Joe clings to his treat, a small block of chocolate with a picture of an animal he has never seen before, in full colour, on the wrapper. He almost doesn’t want to open it. His mother studies his intense gaze. What is he thinking? Does he miss his Dad? A father would explain something like this rain to his son.

‘Let’s go see the bridge,’ she announces.

She wants to show him the rising river. Joe pops the last piece of chocolate into his mouth and pushes the wrapper into the pocket of his jeans before he reaches for the seat belt.

He stares out the window as the car clings to the tight bends and his body rocks from side to side with each twist in the road. He’s glad they’re out. For the last three days they’ve played board games for hours on end, sometimes by candlelight when the power was cut. Stuck inside, Joe had filled a pad with pictures of every animal he could think of and then invented and drew his own. His mother fretted and kept checking the phone to see that they had a line out. Just in case she told him. She made him stay inside but the rain kept coming and his pleas to go outside grew louder than the rain pelting on the tin roof.

Ok, she said, but wear your raincoat.

Joe had raced outside and played in the little mini rivers that ran past the water tank as it spewed out the excess rain. He’d made leaf boats and used dead ants as passengers. For hours he played his secret river journeys. His mother was pleased, he seemed happy and didn’t miss school. She had sprinkled more flour onto the dough she was kneading and their small kitchen filled with the smell of warm bread baking in the oven. It kept her busy and occupied. And Joe seemed content didn’t he? She cancelled the doctor’s appointment too – it was okay, the doctor was flooded in and couldn’t make it to the surgery anyway.

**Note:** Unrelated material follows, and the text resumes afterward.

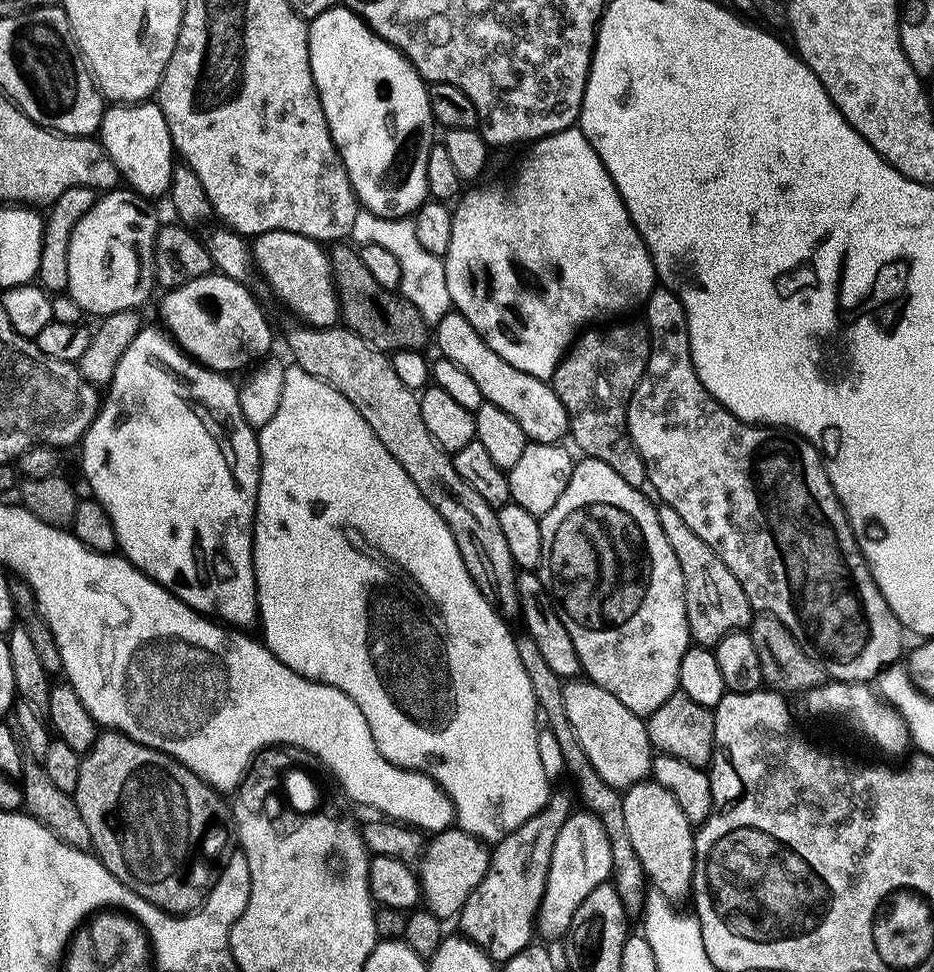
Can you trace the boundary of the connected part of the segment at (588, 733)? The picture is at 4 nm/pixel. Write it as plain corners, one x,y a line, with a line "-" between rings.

The big rain changed village life. The farmers sat idle, there was nothing to do but watch the land become sodden and unworkable. The heavy clay soil clung to the tyres of the idle macadamia harvesters. For the dairy farmers there were cows that still had to be milked whatever the weather. But without the supply truck getting through, John, from the Heartbreak Hill had to pour the excess milk across the luminous green paddocks while the cows kept chewing the grass.

Joe’s mother parks near the curve of the hill behind a queue of cars. Together they walk to the Wilson’s River racing beneath Keyes Bridge. Gone were the quiet water spaces where they swum on days that were so hot they couldn’t be bothered to drive to the coast. No more ‘washing machine’ where playful rapids swirled around smooth river rocks, Joe had swirled with them laughing out loud to the nearby trees.

‘Look,’ she says to her son, ‘but don’t get too close.’

The water laps over the deck of the bridge. She holds her son’s hand tight as they edge closer to the brown river. Big branches have broken from unsuspecting trees that live too close to the rising water and they float by as if they are twigs. Joe pulls at his mum’s hand and whoops with excitement.

‘Stay close,’ she says.

She grips his chubby fingers tight in her hand, he’s going to be a big boy, she thinks as she smiles down at him. But he isn’t looking at her, his eyes are fixed on the rolling, brown water.

There is a roar, as if something had been stopping the river’s escape route and a landslide of water surges down the valley. The mother lets go of her son’s hand. Her gumboot slips on the wet grass, she leans back to try and balance herself. With one hand she pushes her son backwards and he falls onto the wet ground.

Joe doesn’t see his mother swallowed by the river as if she herself is a small twig. When he stands up she is gone and people nearby are shouting. There is a flash of her yellow raincoat as she passes under the bridge and then nothing. No one notices the boy standing there in the same position as if he is still holding her hand. As if he and his mother are still watching the river together.